## Complexity classes

November 02, 2017

The following notes are meant to act as a reminder for the most popular problem classes.

We indicate a generic problem with $$X$$; it can be solved through different algorithms, we indicate with $$f$$ a generic algorithm solving $$X$$.

### Complexity class

We can classify $$f$$ with respect to the following bounds:

• $$f\in \Omega(t(n)) \iff$$ the cost (in terms of time or memory usage) of executing $$f$$ increase faster than $$t(n)$$
• $$f\in \Theta(t(n)) \iff$$ the cost (in terms of time or memory usage) of executing $$f$$ increase as fast as $$t(n)$$
• $$f\in O(t(n)) \iff$$ the cost (in terms of time or memory usage) of executing $$f$$ increase slower than $$t(n)$$

If we have that $$f'\in O(f)\forall f$$ solving $$X$$ and $$f'\in \Theta(t'(n)))$$, then we say $$X$$ belongs to the complexity class of problems solvable with an algorithm with complexity $$t'(n)$$, $$X\in C_{t'(n)}$$.

Popular classes of interest include polinomial $$P$$ and exponential $$E$$.

#### Non-deterministic polynomial time class (NP)

A problem $$X$$ belongs to the class $$N\!P$$ if:

• the faster known solving algorithm for X is not polynomial, $$X\notin P$$
• given a solution $$s$$ for $$X$$, its correctness can be checked with a polynomial time algorithm.

### Reduction

Let’s consider two problems $$X$$ and $$Y$$ with solving algorithms $$f_X,f_Y$$ respectively. If we can use $$f_X$$ to solve $$Y$$, it means problem $$Y$$ reduces to $$X$$ and, straightforwardly $$Y$$ is at most difficult as $$X$$. One example to this scenario is given with $$X$$ the problem of multiplying two numbers and $$Y$$ the problem of computing the value of a squared number; the latter can always be solved using a solving algorithm for the former.

If we can do the same the other way round, using $$f_Y$$ to solve $$X$$, it means $$X$$ is at most difficult as $$Y$$ as well and $$X,Y$$ are said to be equivalent.

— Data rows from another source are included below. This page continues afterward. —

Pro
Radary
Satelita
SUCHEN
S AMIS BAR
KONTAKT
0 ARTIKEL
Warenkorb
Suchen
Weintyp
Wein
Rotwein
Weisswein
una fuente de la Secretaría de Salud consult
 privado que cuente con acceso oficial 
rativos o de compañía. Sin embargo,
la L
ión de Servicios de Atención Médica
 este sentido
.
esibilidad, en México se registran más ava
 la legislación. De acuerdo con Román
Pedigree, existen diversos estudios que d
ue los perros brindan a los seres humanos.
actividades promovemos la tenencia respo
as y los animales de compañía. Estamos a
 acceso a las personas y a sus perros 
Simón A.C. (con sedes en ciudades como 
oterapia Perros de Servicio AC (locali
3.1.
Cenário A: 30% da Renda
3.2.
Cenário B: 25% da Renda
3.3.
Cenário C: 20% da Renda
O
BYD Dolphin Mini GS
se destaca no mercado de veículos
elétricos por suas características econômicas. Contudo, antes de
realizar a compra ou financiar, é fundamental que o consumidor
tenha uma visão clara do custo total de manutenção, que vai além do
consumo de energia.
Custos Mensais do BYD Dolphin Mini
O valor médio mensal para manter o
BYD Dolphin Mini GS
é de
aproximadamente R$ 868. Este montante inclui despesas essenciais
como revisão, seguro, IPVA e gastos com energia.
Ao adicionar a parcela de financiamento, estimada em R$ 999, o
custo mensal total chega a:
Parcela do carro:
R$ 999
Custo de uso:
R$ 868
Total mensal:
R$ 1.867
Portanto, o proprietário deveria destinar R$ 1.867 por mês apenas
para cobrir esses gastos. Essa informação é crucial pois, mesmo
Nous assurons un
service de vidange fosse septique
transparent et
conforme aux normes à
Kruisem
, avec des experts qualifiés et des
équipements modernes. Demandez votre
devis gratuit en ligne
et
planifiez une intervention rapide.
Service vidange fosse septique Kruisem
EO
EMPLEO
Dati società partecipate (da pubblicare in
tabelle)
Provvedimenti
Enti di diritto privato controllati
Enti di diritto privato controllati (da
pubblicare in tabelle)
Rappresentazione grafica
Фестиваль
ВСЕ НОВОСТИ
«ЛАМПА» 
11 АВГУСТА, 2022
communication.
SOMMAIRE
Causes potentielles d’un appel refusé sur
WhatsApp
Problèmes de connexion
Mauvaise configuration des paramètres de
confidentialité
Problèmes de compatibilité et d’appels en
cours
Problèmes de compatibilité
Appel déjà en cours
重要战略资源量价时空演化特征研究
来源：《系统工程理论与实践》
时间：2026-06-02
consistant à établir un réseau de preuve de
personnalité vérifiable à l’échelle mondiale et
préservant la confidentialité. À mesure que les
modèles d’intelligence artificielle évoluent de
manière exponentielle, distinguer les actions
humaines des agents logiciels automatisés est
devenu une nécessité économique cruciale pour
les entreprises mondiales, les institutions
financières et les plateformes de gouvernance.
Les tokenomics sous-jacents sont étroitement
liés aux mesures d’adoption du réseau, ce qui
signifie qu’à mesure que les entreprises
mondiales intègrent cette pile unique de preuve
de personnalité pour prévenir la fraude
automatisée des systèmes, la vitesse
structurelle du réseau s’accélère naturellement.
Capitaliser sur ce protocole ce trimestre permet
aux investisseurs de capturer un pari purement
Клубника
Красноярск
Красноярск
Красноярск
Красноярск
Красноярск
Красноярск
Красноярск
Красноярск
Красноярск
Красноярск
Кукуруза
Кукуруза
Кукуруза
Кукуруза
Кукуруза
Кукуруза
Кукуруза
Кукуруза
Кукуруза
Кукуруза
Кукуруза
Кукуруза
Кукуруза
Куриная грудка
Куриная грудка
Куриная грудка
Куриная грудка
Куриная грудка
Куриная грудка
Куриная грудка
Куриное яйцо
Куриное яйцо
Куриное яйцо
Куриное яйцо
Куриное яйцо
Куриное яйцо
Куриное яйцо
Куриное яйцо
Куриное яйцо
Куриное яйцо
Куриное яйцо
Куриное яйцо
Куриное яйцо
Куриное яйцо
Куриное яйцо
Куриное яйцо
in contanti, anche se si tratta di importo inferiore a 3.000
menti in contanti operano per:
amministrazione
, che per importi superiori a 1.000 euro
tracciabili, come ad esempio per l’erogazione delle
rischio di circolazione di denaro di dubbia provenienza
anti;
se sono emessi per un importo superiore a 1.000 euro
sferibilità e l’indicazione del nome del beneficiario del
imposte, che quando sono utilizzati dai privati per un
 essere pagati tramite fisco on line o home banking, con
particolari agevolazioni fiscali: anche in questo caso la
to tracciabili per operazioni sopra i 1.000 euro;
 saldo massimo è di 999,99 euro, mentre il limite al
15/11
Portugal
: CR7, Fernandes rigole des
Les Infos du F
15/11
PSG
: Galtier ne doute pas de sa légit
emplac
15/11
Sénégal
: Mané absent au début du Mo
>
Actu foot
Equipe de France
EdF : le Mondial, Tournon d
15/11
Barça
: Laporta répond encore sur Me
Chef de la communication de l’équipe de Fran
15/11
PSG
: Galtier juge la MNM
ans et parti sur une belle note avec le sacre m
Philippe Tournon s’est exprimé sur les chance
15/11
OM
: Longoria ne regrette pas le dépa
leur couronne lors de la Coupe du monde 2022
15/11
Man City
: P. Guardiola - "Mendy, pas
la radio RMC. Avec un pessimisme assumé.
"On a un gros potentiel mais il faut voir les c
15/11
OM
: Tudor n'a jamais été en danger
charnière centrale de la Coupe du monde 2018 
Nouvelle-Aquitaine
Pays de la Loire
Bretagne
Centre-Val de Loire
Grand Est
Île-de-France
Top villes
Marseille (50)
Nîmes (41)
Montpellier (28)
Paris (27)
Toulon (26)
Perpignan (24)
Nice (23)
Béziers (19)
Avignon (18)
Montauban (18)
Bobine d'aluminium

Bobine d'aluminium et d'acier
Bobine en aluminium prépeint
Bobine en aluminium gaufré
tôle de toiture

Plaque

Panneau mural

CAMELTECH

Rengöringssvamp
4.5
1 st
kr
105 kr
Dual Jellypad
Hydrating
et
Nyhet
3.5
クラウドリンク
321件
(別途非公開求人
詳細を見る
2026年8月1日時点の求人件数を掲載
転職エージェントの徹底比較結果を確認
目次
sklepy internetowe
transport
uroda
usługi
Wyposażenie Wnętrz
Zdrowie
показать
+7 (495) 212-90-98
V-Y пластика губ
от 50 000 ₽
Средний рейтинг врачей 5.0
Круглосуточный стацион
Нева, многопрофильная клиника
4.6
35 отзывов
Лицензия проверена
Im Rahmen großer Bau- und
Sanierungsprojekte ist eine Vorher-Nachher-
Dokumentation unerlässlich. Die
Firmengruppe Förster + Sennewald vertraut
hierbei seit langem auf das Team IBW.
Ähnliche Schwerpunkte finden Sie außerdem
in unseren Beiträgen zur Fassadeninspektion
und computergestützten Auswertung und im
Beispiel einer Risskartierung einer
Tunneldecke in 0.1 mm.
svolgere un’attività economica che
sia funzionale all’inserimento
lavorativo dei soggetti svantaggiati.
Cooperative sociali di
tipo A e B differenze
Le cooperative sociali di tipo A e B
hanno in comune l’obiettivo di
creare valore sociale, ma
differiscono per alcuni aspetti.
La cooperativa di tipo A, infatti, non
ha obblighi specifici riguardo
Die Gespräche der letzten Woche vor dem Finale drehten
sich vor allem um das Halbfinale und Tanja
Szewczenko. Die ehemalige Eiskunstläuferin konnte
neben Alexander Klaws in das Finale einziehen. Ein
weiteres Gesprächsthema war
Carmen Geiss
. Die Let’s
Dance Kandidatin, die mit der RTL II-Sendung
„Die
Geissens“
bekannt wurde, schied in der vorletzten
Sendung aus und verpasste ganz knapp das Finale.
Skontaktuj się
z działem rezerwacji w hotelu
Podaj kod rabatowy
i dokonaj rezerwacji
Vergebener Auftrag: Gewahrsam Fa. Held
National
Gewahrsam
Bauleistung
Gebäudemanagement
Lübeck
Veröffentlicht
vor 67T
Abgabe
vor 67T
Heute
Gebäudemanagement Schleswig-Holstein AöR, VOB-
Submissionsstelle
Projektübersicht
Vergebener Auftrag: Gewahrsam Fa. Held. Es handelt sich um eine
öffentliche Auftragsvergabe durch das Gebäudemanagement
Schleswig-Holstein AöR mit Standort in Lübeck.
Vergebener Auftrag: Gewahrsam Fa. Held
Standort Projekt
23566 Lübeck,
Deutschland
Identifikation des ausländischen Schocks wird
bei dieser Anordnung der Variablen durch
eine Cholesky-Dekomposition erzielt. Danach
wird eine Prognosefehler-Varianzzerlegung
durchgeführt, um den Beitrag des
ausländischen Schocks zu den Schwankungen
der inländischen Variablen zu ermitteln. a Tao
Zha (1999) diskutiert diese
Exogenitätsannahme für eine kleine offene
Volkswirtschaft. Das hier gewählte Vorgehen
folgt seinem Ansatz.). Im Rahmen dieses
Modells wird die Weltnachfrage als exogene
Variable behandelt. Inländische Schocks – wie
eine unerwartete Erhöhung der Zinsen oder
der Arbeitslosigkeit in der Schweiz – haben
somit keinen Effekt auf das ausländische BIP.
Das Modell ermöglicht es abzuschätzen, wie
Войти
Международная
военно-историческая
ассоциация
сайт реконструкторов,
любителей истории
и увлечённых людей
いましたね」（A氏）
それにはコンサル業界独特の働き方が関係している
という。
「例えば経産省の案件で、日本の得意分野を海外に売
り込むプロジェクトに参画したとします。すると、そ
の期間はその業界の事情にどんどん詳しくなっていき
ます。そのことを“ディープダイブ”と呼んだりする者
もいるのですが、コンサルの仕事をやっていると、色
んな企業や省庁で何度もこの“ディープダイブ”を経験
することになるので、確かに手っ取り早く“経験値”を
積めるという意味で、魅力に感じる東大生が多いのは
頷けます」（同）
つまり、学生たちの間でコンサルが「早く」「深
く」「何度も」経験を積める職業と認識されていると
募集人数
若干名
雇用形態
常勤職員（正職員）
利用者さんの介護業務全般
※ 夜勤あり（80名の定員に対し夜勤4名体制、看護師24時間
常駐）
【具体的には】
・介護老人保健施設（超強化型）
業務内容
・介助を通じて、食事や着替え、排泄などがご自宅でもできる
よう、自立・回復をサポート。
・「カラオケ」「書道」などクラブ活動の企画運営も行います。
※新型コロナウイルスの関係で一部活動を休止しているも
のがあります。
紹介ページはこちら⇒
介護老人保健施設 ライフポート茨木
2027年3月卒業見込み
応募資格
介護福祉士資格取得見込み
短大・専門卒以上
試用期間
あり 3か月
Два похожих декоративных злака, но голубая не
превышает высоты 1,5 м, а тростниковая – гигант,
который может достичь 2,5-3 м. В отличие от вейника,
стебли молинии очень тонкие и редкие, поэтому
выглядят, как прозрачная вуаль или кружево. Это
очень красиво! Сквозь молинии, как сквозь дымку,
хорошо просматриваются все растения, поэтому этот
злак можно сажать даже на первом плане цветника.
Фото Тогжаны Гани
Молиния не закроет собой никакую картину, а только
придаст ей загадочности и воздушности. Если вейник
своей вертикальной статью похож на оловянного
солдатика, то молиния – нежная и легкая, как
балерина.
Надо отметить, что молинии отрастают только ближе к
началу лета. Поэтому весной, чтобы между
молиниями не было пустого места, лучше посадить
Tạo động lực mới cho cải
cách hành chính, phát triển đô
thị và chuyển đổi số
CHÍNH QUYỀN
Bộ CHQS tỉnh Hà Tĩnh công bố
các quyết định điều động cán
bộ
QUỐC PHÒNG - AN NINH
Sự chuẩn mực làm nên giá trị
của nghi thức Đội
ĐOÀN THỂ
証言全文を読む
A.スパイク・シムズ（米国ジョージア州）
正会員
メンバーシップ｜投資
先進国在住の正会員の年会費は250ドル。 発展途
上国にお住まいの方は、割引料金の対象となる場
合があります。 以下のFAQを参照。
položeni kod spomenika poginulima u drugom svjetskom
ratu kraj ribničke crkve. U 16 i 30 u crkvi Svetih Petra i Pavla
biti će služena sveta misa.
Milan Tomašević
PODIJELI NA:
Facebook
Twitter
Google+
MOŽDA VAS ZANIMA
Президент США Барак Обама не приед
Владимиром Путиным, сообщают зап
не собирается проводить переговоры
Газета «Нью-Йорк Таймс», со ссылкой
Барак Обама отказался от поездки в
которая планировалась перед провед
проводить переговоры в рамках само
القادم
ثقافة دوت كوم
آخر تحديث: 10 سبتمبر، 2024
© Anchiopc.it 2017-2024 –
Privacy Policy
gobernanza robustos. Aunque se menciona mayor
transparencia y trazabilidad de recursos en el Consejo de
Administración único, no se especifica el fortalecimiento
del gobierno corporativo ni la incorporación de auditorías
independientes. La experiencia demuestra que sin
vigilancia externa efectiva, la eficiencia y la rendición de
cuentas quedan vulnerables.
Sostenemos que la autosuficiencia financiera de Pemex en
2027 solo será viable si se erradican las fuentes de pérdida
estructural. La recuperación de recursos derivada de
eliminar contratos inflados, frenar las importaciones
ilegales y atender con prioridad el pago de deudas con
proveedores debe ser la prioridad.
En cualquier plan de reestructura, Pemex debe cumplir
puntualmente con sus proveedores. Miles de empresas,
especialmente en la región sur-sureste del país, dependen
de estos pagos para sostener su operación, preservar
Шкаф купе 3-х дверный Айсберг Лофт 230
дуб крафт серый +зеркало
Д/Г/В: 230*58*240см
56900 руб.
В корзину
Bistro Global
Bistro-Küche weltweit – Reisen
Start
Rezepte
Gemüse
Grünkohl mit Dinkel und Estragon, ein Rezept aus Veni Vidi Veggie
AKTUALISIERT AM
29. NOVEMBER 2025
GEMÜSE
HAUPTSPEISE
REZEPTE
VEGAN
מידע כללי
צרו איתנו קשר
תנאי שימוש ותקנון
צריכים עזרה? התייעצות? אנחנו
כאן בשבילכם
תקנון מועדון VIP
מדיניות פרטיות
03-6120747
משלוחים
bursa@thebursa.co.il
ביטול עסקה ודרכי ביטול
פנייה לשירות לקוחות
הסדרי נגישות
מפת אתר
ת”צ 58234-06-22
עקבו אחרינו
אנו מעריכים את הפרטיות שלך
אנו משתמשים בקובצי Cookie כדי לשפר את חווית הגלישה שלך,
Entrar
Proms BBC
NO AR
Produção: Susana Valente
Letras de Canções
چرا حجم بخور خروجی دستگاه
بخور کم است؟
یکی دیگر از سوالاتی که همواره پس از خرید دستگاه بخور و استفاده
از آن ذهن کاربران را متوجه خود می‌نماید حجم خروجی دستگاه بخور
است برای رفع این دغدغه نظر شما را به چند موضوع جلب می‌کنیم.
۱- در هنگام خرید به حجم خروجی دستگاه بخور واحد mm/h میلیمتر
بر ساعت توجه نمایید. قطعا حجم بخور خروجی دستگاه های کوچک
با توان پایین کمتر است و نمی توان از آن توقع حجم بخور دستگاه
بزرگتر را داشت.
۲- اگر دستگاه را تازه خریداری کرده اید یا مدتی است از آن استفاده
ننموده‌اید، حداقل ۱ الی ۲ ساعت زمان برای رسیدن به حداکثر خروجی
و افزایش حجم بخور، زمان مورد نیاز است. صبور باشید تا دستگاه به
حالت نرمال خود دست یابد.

### Hardness and completeness

Given a problem $$X$$ and a complexity class $$C$$, if every problem $$Y\in C$$ can be reduced to $$X$$ it means that $$X$$ is hard at least as the hardest problem in $$C$$ and so we say $$X$$ is $$C$$-hard.

If $$X$$ is $$C$$-hard and $$X\in C$$ then $$X$$ is said to be $$C$$-complete.

$\implies C\text{-hard} \supset C\text{-complete} \subseteq C$

where last equality holds only if all problems $$Y\in C$$ are equally difficult.

### $$P$$ versus $$N\!P$$

While it is pretty straightforward that $$N\!P \supseteq P$$, nor the equality or the proper (strict) inclusion have never been proved. Thus, we only have:

$N\!P\text{-hard} \supset N\!P\text{-complete} \supseteq N\!P \supseteq P$

Leaving the hypothesis $$N\!P = P$$ still not contradicted.